Mais, pour des raisons de cohérence et d’efficacité de la réglementation, il faudra sans doute engager le débat plus loin, et envisager les évolutions réglementaires que la convergence va induire : je pense plus particulièrement l’harmonisation du régime d’attribution des fréquences pour les réseaux de télécommunication et de radiodiffusion, que l’Autorité l’avait déjà proposé dans sa réponse à la consultation publique du Gouvernement sur la société de l’information en 1999.

 

Je signale à cet égard que l’Autorité attribue déjà les fréquences réservées à des usages de transport pour des services audiovisuels (réseau d’infrastructure de TDF, microphones sans fil, liaisons de reportage sonore ou vidéo, par exemple).
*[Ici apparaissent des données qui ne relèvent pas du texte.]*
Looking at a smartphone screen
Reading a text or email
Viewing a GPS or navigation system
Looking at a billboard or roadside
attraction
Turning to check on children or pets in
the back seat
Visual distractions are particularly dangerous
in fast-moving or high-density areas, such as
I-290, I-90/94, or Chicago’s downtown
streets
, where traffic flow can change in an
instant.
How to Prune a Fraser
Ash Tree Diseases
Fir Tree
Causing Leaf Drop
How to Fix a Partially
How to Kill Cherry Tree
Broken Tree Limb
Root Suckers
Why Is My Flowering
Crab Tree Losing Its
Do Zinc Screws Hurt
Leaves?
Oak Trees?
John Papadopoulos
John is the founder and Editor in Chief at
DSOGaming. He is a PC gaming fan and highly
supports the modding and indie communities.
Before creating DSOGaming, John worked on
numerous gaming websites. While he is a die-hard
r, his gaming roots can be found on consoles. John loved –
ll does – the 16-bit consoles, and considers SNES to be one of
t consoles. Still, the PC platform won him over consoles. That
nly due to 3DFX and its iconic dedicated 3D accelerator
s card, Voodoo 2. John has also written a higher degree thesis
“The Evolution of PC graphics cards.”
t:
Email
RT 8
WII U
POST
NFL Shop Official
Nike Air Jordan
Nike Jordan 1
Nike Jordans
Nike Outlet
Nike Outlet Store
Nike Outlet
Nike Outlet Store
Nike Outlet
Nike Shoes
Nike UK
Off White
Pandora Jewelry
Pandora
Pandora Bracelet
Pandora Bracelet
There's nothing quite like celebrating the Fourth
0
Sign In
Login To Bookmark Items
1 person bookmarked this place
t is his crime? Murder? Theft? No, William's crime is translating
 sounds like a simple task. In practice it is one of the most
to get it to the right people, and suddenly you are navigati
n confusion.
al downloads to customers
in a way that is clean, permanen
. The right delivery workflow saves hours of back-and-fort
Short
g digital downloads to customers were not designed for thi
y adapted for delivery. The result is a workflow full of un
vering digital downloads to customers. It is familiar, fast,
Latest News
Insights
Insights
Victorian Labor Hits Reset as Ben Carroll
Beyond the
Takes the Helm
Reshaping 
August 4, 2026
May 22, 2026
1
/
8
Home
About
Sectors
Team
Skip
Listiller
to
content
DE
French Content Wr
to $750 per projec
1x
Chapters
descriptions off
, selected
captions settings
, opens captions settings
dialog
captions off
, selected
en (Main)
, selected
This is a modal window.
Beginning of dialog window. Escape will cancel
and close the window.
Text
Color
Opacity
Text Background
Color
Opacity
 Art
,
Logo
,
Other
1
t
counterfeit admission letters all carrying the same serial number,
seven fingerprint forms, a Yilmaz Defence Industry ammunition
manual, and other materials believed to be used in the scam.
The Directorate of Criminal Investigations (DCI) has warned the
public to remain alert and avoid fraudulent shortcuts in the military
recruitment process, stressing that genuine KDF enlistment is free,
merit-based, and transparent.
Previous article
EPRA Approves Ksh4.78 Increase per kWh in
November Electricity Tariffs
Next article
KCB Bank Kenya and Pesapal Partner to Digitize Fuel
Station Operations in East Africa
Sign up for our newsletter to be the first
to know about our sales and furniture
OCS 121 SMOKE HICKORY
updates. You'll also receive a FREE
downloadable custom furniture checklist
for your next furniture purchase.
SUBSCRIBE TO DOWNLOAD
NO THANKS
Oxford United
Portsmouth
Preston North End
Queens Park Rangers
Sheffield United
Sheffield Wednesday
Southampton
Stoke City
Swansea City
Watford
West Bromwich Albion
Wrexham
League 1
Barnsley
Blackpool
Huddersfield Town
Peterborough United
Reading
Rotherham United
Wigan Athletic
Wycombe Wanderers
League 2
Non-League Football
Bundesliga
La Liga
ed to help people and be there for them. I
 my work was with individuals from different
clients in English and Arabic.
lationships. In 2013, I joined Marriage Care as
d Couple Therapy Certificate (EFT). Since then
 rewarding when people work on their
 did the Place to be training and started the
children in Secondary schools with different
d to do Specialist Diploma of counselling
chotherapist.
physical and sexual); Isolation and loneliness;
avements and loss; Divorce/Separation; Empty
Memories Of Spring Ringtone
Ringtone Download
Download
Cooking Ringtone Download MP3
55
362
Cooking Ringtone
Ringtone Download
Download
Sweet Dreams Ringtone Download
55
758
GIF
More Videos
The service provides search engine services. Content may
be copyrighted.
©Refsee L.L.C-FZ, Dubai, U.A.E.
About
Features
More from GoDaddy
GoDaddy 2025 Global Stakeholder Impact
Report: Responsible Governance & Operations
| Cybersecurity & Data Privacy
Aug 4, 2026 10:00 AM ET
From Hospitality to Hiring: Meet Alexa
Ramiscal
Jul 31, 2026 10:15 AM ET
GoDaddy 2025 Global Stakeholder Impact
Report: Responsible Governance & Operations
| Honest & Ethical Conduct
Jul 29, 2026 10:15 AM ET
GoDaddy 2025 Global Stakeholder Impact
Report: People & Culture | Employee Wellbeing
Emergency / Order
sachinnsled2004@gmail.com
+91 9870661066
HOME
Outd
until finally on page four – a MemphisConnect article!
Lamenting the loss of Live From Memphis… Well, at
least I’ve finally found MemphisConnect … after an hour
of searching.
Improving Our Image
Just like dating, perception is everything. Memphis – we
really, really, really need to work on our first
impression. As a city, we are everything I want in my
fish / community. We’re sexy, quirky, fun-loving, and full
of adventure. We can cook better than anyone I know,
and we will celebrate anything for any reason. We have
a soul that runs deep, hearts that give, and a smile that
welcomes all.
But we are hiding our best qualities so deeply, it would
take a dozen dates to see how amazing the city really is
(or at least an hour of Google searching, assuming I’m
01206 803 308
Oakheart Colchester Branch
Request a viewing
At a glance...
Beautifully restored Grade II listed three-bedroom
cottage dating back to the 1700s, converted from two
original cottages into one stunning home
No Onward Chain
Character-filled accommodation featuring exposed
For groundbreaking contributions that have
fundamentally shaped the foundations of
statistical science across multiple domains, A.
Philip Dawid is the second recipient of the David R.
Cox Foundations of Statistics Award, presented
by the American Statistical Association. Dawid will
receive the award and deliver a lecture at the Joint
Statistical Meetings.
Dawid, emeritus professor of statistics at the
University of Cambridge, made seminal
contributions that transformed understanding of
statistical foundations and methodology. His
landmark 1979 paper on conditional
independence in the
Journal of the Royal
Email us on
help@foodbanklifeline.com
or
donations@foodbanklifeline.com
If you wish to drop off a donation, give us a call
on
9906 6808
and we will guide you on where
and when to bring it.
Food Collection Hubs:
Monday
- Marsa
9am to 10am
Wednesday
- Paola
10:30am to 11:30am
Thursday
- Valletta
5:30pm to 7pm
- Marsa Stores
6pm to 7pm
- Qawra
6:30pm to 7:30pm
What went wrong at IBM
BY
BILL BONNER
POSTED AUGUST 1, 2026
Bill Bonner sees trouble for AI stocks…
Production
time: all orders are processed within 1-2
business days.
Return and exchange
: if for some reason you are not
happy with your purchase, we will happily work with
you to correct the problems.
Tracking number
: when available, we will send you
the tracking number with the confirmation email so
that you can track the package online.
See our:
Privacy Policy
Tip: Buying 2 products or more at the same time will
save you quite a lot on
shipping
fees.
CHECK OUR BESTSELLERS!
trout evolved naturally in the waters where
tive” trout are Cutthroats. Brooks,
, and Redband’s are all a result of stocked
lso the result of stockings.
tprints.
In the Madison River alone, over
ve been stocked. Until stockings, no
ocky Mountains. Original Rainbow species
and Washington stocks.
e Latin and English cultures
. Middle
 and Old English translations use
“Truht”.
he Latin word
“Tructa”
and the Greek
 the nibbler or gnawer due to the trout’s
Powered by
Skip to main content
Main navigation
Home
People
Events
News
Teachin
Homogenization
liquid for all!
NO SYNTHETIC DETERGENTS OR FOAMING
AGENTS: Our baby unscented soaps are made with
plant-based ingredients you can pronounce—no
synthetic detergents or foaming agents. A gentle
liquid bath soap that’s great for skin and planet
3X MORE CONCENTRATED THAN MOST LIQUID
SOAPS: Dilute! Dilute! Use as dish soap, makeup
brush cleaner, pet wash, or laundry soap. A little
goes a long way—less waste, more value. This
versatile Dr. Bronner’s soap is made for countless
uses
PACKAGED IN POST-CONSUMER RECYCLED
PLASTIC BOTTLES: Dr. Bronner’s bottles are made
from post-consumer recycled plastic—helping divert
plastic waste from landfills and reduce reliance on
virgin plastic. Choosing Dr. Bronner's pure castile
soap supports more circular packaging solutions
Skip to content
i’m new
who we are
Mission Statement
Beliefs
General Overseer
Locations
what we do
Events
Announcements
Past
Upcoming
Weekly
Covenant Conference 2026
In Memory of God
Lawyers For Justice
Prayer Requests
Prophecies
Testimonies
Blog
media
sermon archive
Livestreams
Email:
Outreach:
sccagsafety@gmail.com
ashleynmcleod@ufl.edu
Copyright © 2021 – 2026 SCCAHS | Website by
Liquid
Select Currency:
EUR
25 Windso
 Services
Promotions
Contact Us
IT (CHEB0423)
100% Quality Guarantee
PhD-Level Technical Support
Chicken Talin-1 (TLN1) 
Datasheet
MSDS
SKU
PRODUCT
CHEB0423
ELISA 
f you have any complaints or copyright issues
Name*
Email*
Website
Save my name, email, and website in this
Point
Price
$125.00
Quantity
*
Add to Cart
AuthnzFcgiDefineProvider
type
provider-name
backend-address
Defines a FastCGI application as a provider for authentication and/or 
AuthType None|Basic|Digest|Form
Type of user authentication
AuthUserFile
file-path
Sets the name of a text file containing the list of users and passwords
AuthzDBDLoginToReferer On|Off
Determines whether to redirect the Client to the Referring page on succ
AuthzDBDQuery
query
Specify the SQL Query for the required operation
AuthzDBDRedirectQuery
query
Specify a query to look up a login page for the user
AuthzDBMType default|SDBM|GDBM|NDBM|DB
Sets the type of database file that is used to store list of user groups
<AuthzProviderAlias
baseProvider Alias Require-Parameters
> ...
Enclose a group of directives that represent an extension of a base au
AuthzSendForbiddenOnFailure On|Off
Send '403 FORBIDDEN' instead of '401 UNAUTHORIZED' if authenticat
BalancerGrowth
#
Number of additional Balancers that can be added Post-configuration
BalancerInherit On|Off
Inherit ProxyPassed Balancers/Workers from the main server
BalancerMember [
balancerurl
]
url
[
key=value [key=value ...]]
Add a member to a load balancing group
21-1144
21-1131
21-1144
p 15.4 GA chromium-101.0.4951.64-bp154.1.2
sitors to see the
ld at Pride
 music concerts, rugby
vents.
La télévision numérique terrestre

 

L’arrivée de la télévision numérique hertzienne terrestre illustre ce propos. L’Autorité a eu l’occasion d’exprimer son analyse sur ce dossier dans sa réponse au livre blanc publié par le Gouvernement en 1999.

 

Dans le cadre des réflexions conduites par l’Autorité depuis plusieurs années sur la convergence entre les télécoms et l’audiovisuel, nous avons souligné que cette évolution technologique majeure doit être prise en compte dans la réglementation ; cela repose, pour l’ensemble des services convergents, sur une harmonisation des législations et de la régulation applicables aux réseaux, notamment en matière d’autorisation et d’attribution de fréquences.

 

Conclusion : quelles perspectives pour l’utilisation du spectre

 

Deux remarques pour conclure :

 

  • La planification et la gestion du spectre est une entreprises de longue haleine. C’est pourquoi il est essentiel d’anticiper dès à présent les évolutions en termes de technologies et d’usages. Les technologies radio prennent aujourd’hui une place prépondérante dans le secteur des télécommunications. Certains réfléchissent déjà à l’avènement de la quatrième génération mobile. Il n’est donc pas trop tôt pour s'interroger sur les conséquences de cette tendance en matière de gestion des fréquences.
  •  

 

  • Les réflexions que je vous ai livrées aujourd’hui sont une première approche. Elle ne se veulent pas exhaustive ou définitive, mais j’espère qu’elles seront une contribution utile au débat qui doit s’engager sur ces questions dont la complexité et la technicité apparente ne doit pas masquer les enjeux politiques, économiques et sociaux qui s’y attachent. Soyez en tout état de cause assurés que l’Autorité va poursuivre cette réflexion et s’engager pleinement pour faire avancer les chantiers qui en découlent.

Je vous remercie de votre attention.